Document segment →
_ _ _ _ _
Limiting Hungarian pressure on Ukraine: two concessions Kyiv should reject on its way to EU
The Ukrainian government is firmly committed to meeting the EU's conditions regarding minority rights as quickly as possible, perhaps even before the December EU summit. A lot is at stake. Following negotiations in Kyiv, first with [European Commission President] Ursula von der Leyen and then with [European Council President] Charles Michel, Ukraine's President Volodymyr Zelenskyy announced that Ukraine has decided to meet all the conditions, including those relating to minorities.
In this way, it will be possible to isolate [Hungarian Prime Minister] Viktor Orban at the summit and politically compel him to greenlight Ukraine. A draft amendment to Ukraine's legislation on minorities has been prepared. One version has been published by the State Service for Ethnic Policy, and EuroPravda also has received an updated version that reflects further consultations.
Unfortunately, this draft law does not seem acceptable.
It crosses important red lines for Ukraine. However, there is still time for improvement. At least one of these red lines is officially recognised by the government.
However, the draft law, which is intended to be a government proposal, appears to violate it. The first red line is that knowledge of the Ukrainian language is mandatory for members of Hungarian, Romanian, and all other minorities. There is no room for compromises here, except for a transitional period, since currently such knowledge is lacking.
_ _ _ _ _
Aim 1 →
Do these statements agree with the article on Hungarian pressure on Ukraine? For each, answer yes or no and quote the words of the article that decide it.
(a) Zelenskyy announced that Ukraine would meet all the EU's conditions, including those on minorities.
(b) The article judges the draft law on minorities to be acceptable.
(c) The article allows a transitional period for the requirement that minorities know Ukrainian.
Aim 2 →
Pick up the article on Hungarian pressure on Ukraine after its last sentence and keep writing it.
_ _ _ _ _
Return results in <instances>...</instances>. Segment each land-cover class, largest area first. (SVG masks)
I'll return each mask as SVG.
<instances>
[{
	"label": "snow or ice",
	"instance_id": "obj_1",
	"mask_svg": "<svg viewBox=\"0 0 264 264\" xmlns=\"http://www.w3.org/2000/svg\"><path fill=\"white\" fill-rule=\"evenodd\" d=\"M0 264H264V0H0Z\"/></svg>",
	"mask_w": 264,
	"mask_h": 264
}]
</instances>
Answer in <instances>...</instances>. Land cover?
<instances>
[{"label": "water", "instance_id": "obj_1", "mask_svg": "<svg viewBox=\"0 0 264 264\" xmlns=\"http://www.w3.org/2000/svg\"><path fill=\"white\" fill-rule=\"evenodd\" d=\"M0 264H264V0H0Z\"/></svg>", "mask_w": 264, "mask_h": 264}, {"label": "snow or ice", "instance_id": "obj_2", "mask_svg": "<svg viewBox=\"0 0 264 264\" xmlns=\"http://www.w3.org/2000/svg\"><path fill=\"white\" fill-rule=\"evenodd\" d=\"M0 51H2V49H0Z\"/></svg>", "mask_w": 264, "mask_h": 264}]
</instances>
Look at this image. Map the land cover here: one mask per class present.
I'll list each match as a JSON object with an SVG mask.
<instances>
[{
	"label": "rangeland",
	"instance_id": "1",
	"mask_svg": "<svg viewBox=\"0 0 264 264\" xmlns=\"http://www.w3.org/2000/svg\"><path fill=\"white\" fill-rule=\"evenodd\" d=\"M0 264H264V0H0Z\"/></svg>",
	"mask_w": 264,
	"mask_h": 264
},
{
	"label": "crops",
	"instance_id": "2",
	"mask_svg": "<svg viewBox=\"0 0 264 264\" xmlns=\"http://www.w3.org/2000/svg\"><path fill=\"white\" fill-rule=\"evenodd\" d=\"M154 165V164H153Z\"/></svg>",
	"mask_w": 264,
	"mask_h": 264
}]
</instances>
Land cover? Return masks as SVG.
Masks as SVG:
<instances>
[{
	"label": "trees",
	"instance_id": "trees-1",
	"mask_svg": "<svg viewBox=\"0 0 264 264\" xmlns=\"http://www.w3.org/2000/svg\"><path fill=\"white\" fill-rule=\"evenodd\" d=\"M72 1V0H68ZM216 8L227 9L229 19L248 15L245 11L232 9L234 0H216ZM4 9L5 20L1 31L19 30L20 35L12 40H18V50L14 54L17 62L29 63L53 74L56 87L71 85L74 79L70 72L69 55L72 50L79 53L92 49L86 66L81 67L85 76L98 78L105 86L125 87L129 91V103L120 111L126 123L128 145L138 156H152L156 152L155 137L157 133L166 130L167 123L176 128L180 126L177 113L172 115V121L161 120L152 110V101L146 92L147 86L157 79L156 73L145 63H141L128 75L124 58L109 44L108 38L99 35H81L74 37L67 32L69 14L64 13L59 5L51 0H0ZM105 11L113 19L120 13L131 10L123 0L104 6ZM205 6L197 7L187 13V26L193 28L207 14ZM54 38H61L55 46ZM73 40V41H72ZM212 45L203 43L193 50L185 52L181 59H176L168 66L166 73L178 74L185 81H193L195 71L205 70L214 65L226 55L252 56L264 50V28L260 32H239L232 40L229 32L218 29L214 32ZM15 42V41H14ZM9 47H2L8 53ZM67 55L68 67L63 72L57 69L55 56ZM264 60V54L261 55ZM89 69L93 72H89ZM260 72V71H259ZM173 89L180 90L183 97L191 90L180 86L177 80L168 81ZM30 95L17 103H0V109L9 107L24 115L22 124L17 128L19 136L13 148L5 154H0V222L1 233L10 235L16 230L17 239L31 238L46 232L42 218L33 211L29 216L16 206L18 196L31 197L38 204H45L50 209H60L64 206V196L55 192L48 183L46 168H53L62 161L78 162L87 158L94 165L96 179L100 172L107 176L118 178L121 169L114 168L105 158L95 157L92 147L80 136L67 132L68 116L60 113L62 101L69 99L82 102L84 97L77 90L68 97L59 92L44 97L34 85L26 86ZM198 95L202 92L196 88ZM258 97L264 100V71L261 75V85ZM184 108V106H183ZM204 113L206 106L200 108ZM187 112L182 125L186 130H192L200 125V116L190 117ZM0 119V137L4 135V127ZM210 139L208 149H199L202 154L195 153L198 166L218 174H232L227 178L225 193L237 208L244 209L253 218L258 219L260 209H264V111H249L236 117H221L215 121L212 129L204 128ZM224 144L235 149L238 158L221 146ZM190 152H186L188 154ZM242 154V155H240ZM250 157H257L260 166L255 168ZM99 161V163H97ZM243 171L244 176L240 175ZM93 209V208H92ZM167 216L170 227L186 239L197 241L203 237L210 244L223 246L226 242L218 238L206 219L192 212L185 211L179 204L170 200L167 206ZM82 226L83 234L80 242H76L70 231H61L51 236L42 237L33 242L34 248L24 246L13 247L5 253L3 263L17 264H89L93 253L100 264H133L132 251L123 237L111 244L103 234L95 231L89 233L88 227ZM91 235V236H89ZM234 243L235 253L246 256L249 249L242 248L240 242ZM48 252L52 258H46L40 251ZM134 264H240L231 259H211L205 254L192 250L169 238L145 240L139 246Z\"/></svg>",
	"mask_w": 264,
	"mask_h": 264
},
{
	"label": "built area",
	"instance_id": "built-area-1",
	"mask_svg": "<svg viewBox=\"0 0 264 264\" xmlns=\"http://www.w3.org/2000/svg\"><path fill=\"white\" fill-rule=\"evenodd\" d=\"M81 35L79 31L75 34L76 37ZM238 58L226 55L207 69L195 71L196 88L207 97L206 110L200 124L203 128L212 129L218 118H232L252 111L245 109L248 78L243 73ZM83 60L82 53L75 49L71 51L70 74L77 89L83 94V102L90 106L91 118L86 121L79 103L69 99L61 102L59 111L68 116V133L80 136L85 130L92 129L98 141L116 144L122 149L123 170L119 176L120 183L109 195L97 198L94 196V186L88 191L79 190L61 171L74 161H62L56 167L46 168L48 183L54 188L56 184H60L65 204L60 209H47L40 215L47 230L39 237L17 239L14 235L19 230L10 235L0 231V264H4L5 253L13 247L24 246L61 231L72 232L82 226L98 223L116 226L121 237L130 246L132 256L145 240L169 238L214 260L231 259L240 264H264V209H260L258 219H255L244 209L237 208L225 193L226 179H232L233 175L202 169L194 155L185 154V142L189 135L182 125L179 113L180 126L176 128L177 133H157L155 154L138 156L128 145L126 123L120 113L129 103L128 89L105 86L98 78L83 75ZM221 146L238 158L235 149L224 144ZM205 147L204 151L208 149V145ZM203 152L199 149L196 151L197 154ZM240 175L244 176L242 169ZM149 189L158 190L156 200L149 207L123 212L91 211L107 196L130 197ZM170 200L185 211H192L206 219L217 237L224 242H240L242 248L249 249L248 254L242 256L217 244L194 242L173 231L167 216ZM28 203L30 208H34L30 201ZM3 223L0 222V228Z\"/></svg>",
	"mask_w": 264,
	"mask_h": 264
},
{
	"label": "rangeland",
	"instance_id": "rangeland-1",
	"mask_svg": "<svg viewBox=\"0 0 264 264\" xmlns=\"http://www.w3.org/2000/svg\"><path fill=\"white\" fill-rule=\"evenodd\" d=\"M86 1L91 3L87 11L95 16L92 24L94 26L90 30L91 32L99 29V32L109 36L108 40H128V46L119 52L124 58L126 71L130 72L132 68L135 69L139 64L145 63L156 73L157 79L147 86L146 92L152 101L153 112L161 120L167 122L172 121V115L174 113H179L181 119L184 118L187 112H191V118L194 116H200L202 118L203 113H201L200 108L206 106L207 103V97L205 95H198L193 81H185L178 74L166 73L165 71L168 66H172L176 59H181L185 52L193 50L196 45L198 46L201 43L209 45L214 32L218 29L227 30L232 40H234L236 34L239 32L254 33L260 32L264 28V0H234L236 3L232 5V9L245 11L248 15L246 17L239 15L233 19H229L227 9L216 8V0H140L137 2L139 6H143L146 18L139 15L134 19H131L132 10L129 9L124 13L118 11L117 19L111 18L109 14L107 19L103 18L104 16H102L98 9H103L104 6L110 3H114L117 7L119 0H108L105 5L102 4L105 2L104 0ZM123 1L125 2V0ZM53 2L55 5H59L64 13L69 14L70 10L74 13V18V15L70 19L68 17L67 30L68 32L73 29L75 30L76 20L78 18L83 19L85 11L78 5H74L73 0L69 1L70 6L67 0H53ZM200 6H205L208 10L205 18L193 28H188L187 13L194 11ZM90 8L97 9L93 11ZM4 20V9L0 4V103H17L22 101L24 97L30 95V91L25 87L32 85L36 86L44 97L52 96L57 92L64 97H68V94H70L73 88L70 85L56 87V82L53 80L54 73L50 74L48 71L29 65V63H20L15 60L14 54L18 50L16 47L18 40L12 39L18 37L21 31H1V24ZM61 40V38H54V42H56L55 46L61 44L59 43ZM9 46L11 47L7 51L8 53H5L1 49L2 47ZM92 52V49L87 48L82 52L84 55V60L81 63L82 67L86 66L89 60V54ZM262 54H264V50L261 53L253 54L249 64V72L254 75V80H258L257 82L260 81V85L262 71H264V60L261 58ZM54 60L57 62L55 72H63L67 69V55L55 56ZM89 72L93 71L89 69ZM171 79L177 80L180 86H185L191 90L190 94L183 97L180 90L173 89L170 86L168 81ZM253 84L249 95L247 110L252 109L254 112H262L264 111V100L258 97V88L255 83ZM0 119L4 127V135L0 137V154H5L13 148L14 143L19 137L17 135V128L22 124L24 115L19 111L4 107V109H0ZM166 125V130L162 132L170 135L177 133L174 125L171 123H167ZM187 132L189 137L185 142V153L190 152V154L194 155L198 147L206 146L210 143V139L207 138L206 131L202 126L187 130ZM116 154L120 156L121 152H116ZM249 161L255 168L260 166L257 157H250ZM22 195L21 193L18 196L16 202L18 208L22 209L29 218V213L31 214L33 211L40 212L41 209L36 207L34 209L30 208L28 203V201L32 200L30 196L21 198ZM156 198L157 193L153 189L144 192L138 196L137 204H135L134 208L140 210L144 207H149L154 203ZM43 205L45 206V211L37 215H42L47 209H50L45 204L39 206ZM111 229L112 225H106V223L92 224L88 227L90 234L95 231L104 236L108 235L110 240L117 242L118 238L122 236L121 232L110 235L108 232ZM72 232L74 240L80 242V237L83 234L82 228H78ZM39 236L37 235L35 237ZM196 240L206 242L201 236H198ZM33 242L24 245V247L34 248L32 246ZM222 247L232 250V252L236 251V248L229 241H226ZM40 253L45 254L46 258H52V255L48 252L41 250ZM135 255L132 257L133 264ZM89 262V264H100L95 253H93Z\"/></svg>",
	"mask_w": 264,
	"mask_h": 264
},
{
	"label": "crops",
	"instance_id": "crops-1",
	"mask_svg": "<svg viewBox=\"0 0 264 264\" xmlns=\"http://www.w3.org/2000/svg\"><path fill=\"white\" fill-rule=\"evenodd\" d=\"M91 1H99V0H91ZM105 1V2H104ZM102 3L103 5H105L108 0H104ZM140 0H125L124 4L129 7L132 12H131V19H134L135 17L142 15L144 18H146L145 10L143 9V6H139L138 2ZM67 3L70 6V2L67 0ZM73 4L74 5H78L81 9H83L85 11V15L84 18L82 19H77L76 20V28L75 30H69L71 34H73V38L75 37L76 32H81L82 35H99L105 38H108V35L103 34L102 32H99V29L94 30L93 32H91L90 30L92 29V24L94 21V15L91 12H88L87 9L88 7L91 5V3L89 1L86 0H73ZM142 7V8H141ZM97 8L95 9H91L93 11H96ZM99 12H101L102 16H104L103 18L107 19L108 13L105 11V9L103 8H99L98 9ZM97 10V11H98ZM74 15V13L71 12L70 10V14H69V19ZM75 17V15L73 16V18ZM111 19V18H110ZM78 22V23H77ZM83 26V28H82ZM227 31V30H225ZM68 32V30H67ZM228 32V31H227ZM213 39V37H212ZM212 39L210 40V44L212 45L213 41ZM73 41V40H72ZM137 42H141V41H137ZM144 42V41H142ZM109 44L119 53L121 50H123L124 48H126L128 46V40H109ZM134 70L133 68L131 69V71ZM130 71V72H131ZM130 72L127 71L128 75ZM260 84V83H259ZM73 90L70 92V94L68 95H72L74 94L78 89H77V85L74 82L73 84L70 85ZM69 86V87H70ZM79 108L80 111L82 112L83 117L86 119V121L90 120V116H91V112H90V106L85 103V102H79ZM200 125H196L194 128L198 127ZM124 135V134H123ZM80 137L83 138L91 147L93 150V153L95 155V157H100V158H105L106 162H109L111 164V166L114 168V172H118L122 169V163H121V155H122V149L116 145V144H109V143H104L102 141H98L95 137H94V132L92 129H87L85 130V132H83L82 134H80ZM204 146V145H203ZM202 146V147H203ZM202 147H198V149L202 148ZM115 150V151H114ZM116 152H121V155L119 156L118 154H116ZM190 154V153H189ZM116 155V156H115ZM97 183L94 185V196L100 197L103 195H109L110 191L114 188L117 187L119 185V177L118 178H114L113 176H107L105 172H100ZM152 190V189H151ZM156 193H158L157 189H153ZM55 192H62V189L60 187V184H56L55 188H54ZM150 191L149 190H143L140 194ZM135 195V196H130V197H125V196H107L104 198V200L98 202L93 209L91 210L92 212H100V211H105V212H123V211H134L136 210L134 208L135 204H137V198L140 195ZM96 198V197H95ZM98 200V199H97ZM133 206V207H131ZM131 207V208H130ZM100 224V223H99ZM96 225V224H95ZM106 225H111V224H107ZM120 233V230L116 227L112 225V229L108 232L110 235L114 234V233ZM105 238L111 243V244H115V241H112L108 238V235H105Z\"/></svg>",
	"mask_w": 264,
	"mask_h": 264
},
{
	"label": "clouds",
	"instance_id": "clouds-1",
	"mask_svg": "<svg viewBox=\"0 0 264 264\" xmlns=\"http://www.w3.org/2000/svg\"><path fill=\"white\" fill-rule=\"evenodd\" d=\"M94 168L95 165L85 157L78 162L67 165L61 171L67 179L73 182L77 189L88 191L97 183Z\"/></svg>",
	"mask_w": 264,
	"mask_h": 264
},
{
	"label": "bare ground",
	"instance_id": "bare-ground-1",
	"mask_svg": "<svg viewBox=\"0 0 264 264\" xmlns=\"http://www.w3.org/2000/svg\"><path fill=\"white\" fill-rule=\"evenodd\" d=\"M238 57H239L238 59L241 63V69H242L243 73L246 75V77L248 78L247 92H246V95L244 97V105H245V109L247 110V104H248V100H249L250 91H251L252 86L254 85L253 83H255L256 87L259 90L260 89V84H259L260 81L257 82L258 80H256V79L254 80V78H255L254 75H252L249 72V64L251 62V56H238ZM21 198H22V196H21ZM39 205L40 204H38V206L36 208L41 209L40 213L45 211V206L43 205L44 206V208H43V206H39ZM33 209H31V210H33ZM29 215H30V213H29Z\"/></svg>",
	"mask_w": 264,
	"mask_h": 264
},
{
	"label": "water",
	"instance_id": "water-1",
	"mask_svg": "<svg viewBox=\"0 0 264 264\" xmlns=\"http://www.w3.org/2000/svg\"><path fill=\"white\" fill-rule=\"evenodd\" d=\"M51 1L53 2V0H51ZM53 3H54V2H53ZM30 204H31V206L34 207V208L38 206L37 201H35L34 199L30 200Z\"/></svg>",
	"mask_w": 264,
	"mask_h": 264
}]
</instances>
_ _ _ _ _
Output 1 →
(a) Yes: "Ukraine has decided to meet all the conditions, including those relating to minorities."
(b) No: "Unfortunately, this draft law does not seem acceptable."
(c) Yes: "There is no room for compromises here, except for a transitional period"

Output 2 →
The second red line is that Ukrainians travelling to areas with a concentrated minority population should not have to feel like they are abroad. Therefore, any compromises made to ensure minority rights must protect these principles. Ukraine decided six years ago to resolve a long-standing problem: territories with a high concentration of national minorities were increasingly distancing themselves from the rest of the country.
The main places in question were Berehove and villages along the Tisza River in Zakarpattia, where ethnic Hungarians constituted an absolute majority, and the Romanian-speaking Hertsaivsky district in Bukovyna. The residents of these areas often did not feel like Ukrainian citizens. The main catalyst for exacerbating the issue was the linguistic gap.
Most of the children in these national enclaves did not speak any Ukrainian. Additionally, Ukrainian was also largely absent at school. All education was in Hungarian and Romanian, respectively.
Ukrainian was like a foreign language class, more of a formality. Many young Hungarians and Romanians in Ukraine did not have any career opportunities, opportunities for development, or self-realisation in the country where they were born. That's why they choose to emigrate to Hungary.
Let's be honest: the blame for this lies with mainly with Kyiv.
For over two decades, Ukraine's central government unfortunately had little concern for the state of affairs in peripheral regions. While, before 1991, local Hungarians and Romanians had to learn Russian, which in the Soviet Union served as the 'language of interethnic communication,' then after independence, Ukrainian did not take on this role. The Education Law adopted in 2017 was the first attempt to untangle this complex knot.
However, the attempt was unsuccessful. The failure was not only because the adoption of this law triggered a well-known crisis in relations with Hungary. Criticisms also came from other EU states and from the Venice Commission.
It is true that the Law was not ideal in the way it treated the language of education, and the process of its adoption made things worse. It was adopted in violation of agreements with minority representatives, whom the government had consulted in the drafting process. Even beyond international issues, the problem is that six years after the adoption of the Education Law, its new rules regarding minority language education have not been implemented.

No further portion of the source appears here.